There is so much mass media is finally getting right. We finally have well-written female characters with great story arcs, representation of trans characters played by actual trans actors on shows like ‘Orange Is The New Black’ and ‘Sense8,’ and we may finally be winding up the tradition of using same-sex relationships as comic relief.
But as far as representing the entire spectrum of sexual and romantic identities goes, that’s going to take time. And for a whole generation of people, growing up confused, scared or angry with their identities, having to wait to be represented will be tiresome, lonely and incredibly uncomfortable. Luckily there’s a bunch of artists online who are taking these matters into their own hands. Or, to be more precise, to the drawing board. Here are a few amazing pieces of art that bring to the attention of even casual scrollers the existence of identities that are seldom discussed.
Kristen Halvorsen is an art and psychology major based in the United States, and her profile lists ‘earl grey tea’ and ‘gay mermaids’ among her likes, and you really gotta see her motivational sharks. But it’s her adorable ‘Whales’ that really caught our eye. It became immensely popular with these first three designs, that incorporated the pride flags of oft-erased orientations – bisexuality, pansexuality and asexuality. They’re available as stickers on her redbubble store, and have also surfaced as tattoos
Stephanie’s short comic pretty much sums up the feeling of being aromantic. Aromantics (or aros) do not experience romantic attraction towards any gender. It should be noted aromantics are not necessarily asexual also. They can also fall anywhere on the sexual spectrum. Therefore, straight, gay, bi, pan or polysexual aros may also find this piece very relatable!
Artist Jaiden combines the awesomeness of Pokémon with the defining colours of individual identities. The illustrations are smooth, delicate and are super creative alternatives to just plain pride flags. What’s great is that the entire spectrum is covered in Jaiden’s art, so along with a gay Beautifly and lesbian Spritzee, Lithosexuals, Autosexuals, Skoliosexuals and other lesser known identities are beautifully represented in their gallery.
Sometimes wide eyed doodles, like Swiss artist tiredrussian‘s, are the best way to get across the frustration of having a lesser-known sexual orientation. This comic quickly – and dramatically! – sums up the questioning process asexual people have to constantly deal with, and also some of that inner rage.
Secret Queer Newsletter, or S.Q.N. (that’s pronounced ‘sequin’, by the way) is an 11 member team that has taken on the task of “bringing you moral support and combatting homophobia.” Here’s a comic they created with a lithromantic character who did not want those feelings reciprocated.
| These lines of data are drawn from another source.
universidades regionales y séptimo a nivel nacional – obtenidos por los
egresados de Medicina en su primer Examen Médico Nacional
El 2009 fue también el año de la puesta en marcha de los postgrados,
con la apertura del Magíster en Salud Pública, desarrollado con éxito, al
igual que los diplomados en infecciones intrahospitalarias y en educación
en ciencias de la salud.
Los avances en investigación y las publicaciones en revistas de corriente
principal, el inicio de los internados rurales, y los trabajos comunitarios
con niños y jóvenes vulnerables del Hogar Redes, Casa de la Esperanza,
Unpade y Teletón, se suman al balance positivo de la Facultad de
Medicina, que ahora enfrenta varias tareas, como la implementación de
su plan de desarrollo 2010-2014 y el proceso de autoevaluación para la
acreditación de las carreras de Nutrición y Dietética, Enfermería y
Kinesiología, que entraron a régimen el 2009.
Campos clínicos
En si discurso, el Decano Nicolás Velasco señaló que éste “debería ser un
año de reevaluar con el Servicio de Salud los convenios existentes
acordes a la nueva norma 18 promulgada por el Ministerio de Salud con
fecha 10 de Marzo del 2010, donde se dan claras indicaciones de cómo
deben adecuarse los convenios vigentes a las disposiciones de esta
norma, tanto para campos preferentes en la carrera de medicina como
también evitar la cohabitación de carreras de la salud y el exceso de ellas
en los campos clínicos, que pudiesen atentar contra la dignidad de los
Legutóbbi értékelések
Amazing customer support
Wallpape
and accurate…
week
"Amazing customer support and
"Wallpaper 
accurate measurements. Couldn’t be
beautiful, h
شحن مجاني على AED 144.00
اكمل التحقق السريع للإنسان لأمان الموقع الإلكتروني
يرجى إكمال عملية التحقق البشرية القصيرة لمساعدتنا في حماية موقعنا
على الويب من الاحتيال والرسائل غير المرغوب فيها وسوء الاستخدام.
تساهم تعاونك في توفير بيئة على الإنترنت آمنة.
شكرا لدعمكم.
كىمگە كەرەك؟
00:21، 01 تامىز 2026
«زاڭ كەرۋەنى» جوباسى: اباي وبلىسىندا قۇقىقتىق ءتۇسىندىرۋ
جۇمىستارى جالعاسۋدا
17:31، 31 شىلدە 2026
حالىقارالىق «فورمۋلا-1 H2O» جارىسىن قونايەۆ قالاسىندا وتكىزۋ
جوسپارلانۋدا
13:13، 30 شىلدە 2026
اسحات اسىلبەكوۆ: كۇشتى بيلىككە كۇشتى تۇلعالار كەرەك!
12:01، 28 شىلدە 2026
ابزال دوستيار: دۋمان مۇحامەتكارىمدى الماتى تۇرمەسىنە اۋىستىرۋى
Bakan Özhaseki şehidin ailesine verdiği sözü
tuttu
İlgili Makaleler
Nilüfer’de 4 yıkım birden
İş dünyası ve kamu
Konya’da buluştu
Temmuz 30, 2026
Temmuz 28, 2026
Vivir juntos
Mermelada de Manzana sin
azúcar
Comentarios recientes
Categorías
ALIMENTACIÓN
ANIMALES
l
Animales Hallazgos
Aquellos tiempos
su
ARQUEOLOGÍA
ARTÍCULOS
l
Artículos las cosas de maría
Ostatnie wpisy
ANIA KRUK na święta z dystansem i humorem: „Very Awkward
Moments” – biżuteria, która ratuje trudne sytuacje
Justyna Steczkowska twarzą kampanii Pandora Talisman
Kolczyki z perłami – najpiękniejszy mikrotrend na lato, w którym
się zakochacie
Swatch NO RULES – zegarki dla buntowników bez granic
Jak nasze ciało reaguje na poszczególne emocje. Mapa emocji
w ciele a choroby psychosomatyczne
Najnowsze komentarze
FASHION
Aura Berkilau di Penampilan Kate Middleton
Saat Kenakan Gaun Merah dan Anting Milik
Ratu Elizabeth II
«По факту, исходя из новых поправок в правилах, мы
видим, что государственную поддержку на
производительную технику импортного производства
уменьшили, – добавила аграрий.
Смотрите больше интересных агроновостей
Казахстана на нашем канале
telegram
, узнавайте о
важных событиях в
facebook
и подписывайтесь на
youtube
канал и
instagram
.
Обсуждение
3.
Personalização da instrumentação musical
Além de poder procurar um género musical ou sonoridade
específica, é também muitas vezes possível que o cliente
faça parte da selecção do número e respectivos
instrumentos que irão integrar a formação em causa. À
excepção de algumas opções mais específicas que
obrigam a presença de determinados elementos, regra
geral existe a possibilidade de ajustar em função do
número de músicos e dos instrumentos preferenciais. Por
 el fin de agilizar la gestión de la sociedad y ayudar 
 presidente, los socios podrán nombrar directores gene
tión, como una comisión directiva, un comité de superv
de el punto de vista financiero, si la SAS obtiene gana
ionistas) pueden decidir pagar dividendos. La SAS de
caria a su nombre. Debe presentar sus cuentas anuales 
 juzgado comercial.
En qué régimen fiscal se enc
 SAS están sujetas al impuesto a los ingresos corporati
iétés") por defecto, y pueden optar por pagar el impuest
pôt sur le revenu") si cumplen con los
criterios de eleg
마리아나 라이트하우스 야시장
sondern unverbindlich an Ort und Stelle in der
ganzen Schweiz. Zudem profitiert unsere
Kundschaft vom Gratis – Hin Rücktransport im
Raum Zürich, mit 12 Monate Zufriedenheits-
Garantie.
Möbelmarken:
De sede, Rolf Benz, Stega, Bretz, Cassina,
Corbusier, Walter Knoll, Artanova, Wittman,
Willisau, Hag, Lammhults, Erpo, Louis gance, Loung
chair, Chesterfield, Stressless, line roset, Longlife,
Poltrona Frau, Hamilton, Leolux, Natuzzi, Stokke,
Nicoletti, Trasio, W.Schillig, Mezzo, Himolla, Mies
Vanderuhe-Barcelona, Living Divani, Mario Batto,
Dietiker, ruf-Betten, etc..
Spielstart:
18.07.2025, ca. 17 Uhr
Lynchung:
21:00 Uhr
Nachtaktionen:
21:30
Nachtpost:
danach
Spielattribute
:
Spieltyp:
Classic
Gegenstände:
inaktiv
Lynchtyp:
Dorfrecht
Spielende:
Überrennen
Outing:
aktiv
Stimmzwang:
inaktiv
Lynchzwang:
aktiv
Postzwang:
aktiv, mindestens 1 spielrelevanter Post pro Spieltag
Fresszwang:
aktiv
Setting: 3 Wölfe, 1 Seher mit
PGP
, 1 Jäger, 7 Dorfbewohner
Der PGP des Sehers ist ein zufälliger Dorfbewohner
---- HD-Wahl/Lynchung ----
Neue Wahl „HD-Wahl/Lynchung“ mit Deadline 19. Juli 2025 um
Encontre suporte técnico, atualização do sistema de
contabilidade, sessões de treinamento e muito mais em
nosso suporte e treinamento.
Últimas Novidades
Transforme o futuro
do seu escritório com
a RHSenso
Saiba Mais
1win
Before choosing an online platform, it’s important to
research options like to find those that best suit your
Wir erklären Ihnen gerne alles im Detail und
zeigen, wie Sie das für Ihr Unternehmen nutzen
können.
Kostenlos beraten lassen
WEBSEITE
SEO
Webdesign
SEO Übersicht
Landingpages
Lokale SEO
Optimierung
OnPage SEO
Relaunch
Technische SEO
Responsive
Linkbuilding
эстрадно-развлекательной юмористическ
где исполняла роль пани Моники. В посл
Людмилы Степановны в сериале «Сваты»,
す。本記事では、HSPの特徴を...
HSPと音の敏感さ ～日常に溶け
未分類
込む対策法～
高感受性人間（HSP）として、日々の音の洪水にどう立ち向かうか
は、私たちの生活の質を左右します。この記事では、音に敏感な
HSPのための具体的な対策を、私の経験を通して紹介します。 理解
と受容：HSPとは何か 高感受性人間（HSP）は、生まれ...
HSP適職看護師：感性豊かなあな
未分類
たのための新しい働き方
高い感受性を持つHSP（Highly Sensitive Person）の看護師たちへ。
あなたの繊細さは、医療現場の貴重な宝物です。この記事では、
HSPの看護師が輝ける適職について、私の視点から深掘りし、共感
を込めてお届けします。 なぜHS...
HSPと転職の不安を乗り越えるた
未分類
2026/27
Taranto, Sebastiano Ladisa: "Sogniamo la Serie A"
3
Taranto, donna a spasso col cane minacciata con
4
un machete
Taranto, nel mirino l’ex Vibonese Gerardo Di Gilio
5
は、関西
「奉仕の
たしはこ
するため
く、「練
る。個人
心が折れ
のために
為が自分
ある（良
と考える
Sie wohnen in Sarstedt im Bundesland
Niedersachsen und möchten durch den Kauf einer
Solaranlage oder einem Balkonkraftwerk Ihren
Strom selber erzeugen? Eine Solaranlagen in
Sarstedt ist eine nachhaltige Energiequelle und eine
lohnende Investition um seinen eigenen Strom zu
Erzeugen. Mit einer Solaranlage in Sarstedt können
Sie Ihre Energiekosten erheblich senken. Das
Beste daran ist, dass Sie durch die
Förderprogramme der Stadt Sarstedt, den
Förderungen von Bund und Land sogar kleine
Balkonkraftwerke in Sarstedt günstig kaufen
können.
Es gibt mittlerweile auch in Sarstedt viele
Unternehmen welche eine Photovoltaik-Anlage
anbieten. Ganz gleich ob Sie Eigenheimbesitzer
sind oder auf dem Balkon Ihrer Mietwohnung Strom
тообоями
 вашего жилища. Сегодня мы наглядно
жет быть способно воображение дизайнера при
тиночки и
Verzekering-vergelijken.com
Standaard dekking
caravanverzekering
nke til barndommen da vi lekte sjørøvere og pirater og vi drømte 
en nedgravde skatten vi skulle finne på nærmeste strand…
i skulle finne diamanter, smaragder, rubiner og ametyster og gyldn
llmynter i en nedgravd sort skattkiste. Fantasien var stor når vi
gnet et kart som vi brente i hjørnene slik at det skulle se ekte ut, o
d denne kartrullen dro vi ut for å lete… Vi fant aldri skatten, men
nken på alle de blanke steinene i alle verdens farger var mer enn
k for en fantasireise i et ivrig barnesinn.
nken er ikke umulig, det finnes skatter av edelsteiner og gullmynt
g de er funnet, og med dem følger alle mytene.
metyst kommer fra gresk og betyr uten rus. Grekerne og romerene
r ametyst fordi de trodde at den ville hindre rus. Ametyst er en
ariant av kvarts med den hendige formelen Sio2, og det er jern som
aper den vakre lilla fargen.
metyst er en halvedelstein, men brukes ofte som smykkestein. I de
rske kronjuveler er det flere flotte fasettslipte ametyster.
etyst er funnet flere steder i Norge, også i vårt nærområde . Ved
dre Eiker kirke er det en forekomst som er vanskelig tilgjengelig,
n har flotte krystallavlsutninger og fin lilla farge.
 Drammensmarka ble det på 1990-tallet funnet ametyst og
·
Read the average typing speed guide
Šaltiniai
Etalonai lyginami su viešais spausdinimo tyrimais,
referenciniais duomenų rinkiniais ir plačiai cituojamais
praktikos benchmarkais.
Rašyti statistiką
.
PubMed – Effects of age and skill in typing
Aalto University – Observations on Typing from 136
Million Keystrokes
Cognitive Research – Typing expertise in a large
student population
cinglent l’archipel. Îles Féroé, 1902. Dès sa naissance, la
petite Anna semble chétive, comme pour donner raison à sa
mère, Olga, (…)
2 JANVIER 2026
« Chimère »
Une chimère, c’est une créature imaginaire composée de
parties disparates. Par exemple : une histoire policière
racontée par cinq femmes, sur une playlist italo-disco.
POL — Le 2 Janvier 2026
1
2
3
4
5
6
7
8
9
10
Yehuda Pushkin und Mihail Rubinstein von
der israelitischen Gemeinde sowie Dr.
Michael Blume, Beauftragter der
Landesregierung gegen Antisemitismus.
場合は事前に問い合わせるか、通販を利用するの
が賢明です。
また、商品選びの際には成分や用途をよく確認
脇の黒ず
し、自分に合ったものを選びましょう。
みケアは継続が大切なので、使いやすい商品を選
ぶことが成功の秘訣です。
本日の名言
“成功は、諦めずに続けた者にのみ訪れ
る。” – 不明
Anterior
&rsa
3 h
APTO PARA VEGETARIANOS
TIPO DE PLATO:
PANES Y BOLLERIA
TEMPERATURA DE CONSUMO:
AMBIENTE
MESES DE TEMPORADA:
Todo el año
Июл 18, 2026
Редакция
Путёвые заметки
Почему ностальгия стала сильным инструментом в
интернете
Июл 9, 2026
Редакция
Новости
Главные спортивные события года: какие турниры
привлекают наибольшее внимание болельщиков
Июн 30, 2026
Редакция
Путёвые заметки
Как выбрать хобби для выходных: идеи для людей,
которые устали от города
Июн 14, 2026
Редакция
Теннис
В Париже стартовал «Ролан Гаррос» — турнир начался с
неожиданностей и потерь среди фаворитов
Lithros are rarely recognized, but they do exist, and the comic wants to remind everyone about this.
Written and illustrated by Elizabeth and Emily, respectively, this piece is from “an ongoing online comic about recovering from domestic violence, and figuring out what happens next.” Even though bisexuality is part of the acronym ‘LGBT’, it’s often ignored. Worse still, people misconstrue it for ‘frivolity,’ ‘indecisiveness,’ or ‘justifying unfaithfulness.’ These illustrations take a very sombre look at the unique struggles of bisexual individuals.
The Tumblr community has also produced much larger visual projects related to the experiences of marginalized orientations. Among these is linguistics graduate Chekhov’s “Autobiographical Story about A Hopeless Aromantic” titled ‘Becoming Loveless.’ And while you’re at it, check out self-taught Canadian artist Kate’s continuing series on bisexuality.
Tumblr has this and more to offer to anybody who’s interested in learning about ‘+’ in ‘LGBT+’, and the artists sure have a way of combining the grave, the immediate, the humorous and the annoying.